Gov. Doyle: Breaks ground on Charter Street Biomass Project

Contact: Laura Smith, Office of the Governor, 608-261-2162

MADISON – Governor Jim Doyle today broke ground on the Charter Street Biomass Heating Plant project. The $251 million project is one of the largest biomass projects in the nation and will create construction and clean energy jobs. The project follows Governor Doyle’s 2008 announcement that Wisconsin would stop burning coal at state-owned heating plants on Madison’s Isthmus.

“In 2008, I announced plans to stop burning coal at state-owned heating plants on Madison’s Isthmus,” Governor Doyle said. “Today, we are breaking ground on the Charter Street biomass plant and taking a major step forward to make this goal a reality. The Charter Street plant will turn a waste stream into clean energy, it will keep energy dollars in our communities, and it will help clean our air and water. This project will create great jobs in Wisconsin and will develop a new biomass market from our great fields and farms.”

The Governor’s 2009-2011 capital budget included $251 million for the Charter Street project and $25 million to convert the Capitol Heat and Power Plant to natural gas. The Charter Street plant will support local biomass providers and eliminate over 108,000 tons of coal burned every year. In March, the state stopped burning coal at the Capitol Heat and Power Plant – eliminating 4,500 tons of coal burned by the state each year. When the Charter Street project is completed in 2013, the Doyle Administration will have reduced State of Wisconsin coal use by 65 percent.

The Charter Street project is a joint effort between AMEC and Boldt Construction. The plant’s coal boilers will first be replaced by natural gas and biomass fuel. The plant will run completely on biomass by late 2013, with the capacity to burn wood chips, corn stalks and switch grass pellets and power 300 local buildings.

Governor Doyle was joined by representatives of Boldt Construction, AMEC, UW Chancellor Biddy Martin and DOA Secretary Daniel Schooff for today’s groundbreaking. The Governor thanked them for working together to move the project forward.
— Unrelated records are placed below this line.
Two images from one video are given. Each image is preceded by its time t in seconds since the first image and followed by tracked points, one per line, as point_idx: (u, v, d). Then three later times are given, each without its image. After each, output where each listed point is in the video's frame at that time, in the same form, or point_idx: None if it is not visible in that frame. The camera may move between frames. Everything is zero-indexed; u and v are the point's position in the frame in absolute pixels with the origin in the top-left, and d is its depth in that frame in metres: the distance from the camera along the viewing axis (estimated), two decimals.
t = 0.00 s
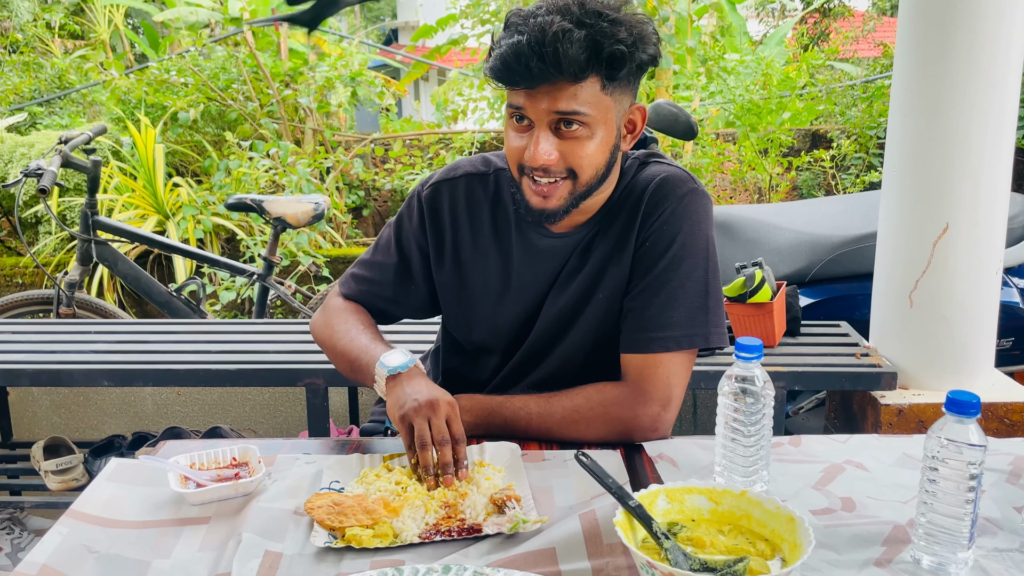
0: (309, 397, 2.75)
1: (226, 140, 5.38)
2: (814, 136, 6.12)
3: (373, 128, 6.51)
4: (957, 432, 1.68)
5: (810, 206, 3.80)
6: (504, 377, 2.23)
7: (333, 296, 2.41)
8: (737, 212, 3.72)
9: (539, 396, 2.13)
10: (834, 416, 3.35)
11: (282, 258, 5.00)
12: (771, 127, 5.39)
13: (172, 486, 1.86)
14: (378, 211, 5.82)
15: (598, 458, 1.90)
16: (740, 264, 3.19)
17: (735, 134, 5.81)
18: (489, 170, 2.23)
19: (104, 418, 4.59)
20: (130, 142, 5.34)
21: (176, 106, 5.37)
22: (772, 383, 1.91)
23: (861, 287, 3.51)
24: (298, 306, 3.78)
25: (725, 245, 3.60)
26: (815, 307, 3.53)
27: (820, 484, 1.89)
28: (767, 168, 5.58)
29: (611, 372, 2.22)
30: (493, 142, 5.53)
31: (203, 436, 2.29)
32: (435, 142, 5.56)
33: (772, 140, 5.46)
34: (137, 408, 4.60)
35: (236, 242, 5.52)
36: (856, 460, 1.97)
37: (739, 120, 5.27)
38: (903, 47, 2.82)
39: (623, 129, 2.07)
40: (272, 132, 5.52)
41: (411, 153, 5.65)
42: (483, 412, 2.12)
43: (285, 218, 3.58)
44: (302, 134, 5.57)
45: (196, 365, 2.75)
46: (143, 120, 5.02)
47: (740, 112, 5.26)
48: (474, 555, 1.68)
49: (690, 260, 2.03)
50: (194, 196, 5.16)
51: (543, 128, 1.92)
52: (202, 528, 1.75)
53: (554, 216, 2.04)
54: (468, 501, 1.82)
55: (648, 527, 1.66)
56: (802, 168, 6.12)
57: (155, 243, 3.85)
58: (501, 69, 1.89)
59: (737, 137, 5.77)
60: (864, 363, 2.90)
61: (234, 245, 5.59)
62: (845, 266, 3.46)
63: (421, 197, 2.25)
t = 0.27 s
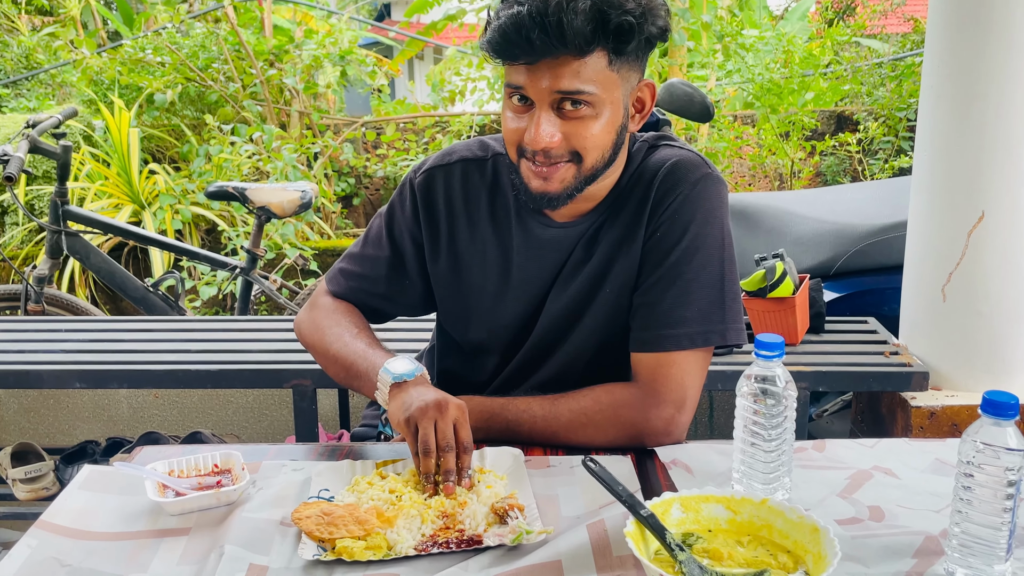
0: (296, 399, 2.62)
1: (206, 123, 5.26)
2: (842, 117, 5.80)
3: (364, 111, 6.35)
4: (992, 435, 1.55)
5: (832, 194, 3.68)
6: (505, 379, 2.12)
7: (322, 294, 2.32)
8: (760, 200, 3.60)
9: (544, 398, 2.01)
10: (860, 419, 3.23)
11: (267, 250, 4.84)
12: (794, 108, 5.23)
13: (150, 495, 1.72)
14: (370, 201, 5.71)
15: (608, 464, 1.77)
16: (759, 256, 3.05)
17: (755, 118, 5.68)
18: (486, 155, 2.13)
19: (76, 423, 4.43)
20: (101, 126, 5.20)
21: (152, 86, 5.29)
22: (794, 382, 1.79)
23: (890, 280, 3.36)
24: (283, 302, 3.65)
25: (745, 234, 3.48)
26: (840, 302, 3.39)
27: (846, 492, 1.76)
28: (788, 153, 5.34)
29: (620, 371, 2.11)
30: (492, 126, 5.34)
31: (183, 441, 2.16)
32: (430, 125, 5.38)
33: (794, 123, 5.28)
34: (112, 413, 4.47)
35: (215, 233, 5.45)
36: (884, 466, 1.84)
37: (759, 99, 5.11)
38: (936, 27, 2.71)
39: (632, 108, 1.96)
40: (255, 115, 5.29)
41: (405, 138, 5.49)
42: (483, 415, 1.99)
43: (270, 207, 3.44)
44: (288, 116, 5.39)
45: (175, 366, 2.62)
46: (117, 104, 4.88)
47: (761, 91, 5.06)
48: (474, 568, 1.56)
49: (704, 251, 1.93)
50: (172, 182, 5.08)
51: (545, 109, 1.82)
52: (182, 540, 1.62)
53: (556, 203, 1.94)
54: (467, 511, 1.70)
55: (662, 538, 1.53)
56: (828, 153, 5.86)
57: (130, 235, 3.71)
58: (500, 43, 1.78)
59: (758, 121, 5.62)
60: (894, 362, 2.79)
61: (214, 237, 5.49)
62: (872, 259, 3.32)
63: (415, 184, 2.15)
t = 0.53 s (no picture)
0: (290, 399, 2.54)
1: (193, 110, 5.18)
2: (859, 101, 5.65)
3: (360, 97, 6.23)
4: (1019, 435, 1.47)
5: (852, 181, 3.60)
6: (507, 379, 2.06)
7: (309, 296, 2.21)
8: (779, 189, 3.55)
9: (549, 397, 1.94)
10: (879, 417, 3.14)
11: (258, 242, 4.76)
12: (810, 92, 5.23)
13: (137, 500, 1.65)
14: (365, 189, 5.62)
15: (616, 465, 1.70)
16: (774, 248, 3.01)
17: (770, 102, 5.65)
18: (482, 145, 2.07)
19: (59, 423, 4.35)
20: (85, 114, 5.10)
21: (138, 72, 5.19)
22: (810, 381, 1.71)
23: (912, 271, 3.25)
24: (275, 297, 3.58)
25: (758, 224, 3.45)
26: (860, 295, 3.31)
27: (865, 495, 1.68)
28: (804, 138, 5.34)
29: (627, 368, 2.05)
30: (492, 110, 5.23)
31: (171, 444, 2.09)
32: (428, 110, 5.28)
33: (810, 108, 5.27)
34: (97, 413, 4.40)
35: (204, 225, 5.37)
36: (907, 468, 1.76)
37: (773, 83, 5.10)
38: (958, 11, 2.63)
39: (633, 94, 1.87)
40: (245, 101, 5.21)
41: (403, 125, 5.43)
42: (485, 416, 1.94)
43: (262, 197, 3.36)
44: (279, 103, 5.32)
45: (163, 366, 2.55)
46: (100, 90, 4.81)
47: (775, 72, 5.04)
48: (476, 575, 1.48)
49: (713, 242, 1.86)
50: (159, 172, 5.01)
51: (540, 97, 1.75)
52: (171, 547, 1.55)
53: (554, 195, 1.87)
54: (469, 515, 1.62)
55: (673, 543, 1.46)
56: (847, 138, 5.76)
57: (115, 228, 3.63)
58: (493, 25, 1.71)
59: (771, 104, 5.59)
60: (915, 358, 2.70)
61: (203, 229, 5.42)
62: (893, 250, 3.23)
63: (408, 178, 2.08)
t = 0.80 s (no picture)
0: (291, 392, 2.52)
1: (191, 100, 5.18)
2: (867, 89, 5.57)
3: (359, 88, 6.20)
4: None
5: (861, 169, 3.56)
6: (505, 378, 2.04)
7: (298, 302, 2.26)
8: (785, 178, 3.51)
9: (552, 388, 1.92)
10: (888, 409, 3.11)
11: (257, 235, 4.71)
12: (815, 80, 5.13)
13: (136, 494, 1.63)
14: (365, 180, 5.59)
15: (620, 458, 1.67)
16: (781, 236, 2.95)
17: (775, 92, 5.60)
18: (466, 142, 2.09)
19: (57, 418, 4.32)
20: (82, 106, 5.10)
21: (135, 62, 5.23)
22: (818, 370, 1.69)
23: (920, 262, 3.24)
24: (274, 290, 3.56)
25: (765, 216, 3.44)
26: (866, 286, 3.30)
27: (874, 486, 1.66)
28: (811, 127, 5.22)
29: (626, 360, 2.04)
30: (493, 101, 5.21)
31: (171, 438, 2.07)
32: (429, 101, 5.23)
33: (816, 96, 5.16)
34: (95, 408, 4.37)
35: (203, 218, 5.35)
36: (916, 459, 1.73)
37: (780, 71, 5.11)
38: None
39: (615, 86, 1.86)
40: (244, 91, 5.24)
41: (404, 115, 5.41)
42: (489, 408, 1.91)
43: (260, 188, 3.34)
44: (278, 94, 5.31)
45: (164, 359, 2.53)
46: (98, 81, 4.73)
47: (782, 61, 5.05)
48: (479, 569, 1.46)
49: (707, 230, 1.85)
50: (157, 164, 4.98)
51: (517, 93, 1.74)
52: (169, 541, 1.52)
53: (539, 194, 1.88)
54: (471, 509, 1.60)
55: (679, 536, 1.44)
56: (853, 128, 5.64)
57: (111, 220, 3.63)
58: (467, 16, 1.69)
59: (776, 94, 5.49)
60: (924, 350, 2.67)
61: (202, 221, 5.41)
62: (900, 240, 3.19)
63: (392, 178, 2.10)
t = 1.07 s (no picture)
0: (297, 390, 2.51)
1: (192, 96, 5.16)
2: (875, 82, 5.46)
3: (360, 83, 6.18)
4: None
5: (869, 163, 3.53)
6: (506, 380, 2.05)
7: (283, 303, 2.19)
8: (793, 171, 3.48)
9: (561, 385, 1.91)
10: (899, 405, 3.06)
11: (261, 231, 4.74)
12: (824, 73, 5.17)
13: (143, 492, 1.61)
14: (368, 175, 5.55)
15: (632, 454, 1.66)
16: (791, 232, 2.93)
17: (781, 84, 5.54)
18: (452, 144, 2.07)
19: (61, 417, 4.31)
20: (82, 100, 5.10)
21: (137, 58, 5.16)
22: (832, 364, 1.68)
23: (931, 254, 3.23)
24: (278, 287, 3.54)
25: (774, 211, 3.39)
26: (874, 281, 3.29)
27: (888, 483, 1.65)
28: (818, 120, 5.23)
29: (626, 356, 2.04)
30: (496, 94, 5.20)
31: (175, 436, 2.05)
32: (432, 95, 5.17)
33: (824, 88, 5.17)
34: (99, 406, 4.35)
35: (206, 214, 5.35)
36: (930, 455, 1.72)
37: (785, 64, 5.09)
38: None
39: (596, 90, 1.83)
40: (246, 87, 5.21)
41: (406, 109, 5.31)
42: (499, 402, 1.90)
43: (264, 184, 3.33)
44: (281, 89, 5.30)
45: (168, 357, 2.52)
46: (98, 77, 4.79)
47: (787, 54, 5.05)
48: (490, 567, 1.45)
49: (703, 227, 1.84)
50: (158, 160, 4.99)
51: (496, 100, 1.69)
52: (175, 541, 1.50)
53: (517, 201, 1.83)
54: (482, 506, 1.58)
55: (693, 533, 1.43)
56: (859, 121, 5.56)
57: (113, 216, 3.62)
58: (442, 23, 1.65)
59: (783, 86, 5.48)
60: (936, 345, 2.64)
61: (204, 218, 5.38)
62: (909, 235, 3.19)
63: (376, 182, 2.08)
“Boldt and AMEC have teamed to help deliver this world-class facility to the Madison area. Together, we are proud to be a part of one of the largest biomass projects in the nation, and are excited about the environmental and economic benefits this will have on our state,” Tom Boldt, CEO of The Boldt Company said.

Since taking office, Governor Doyle has advanced an aggressive agenda to position Wisconsin as a leader in growing a clean energy economy. Wisconsin has adopted renewable portfolio standards, invested in green job creation, led the advancement of research in cellulosic ethanol and biomass, and made great strides to increase energy efficiency in homes, businesses and government buildings.

Governor Doyle has also championed clean energy projects including the Dane County “Cow Power” project. In August, the Governor and County Executive Falk broke ground on the $12 million community digester project that will help clean Dane County air and lakes, and generate enough clean energy to power 2,500 homes.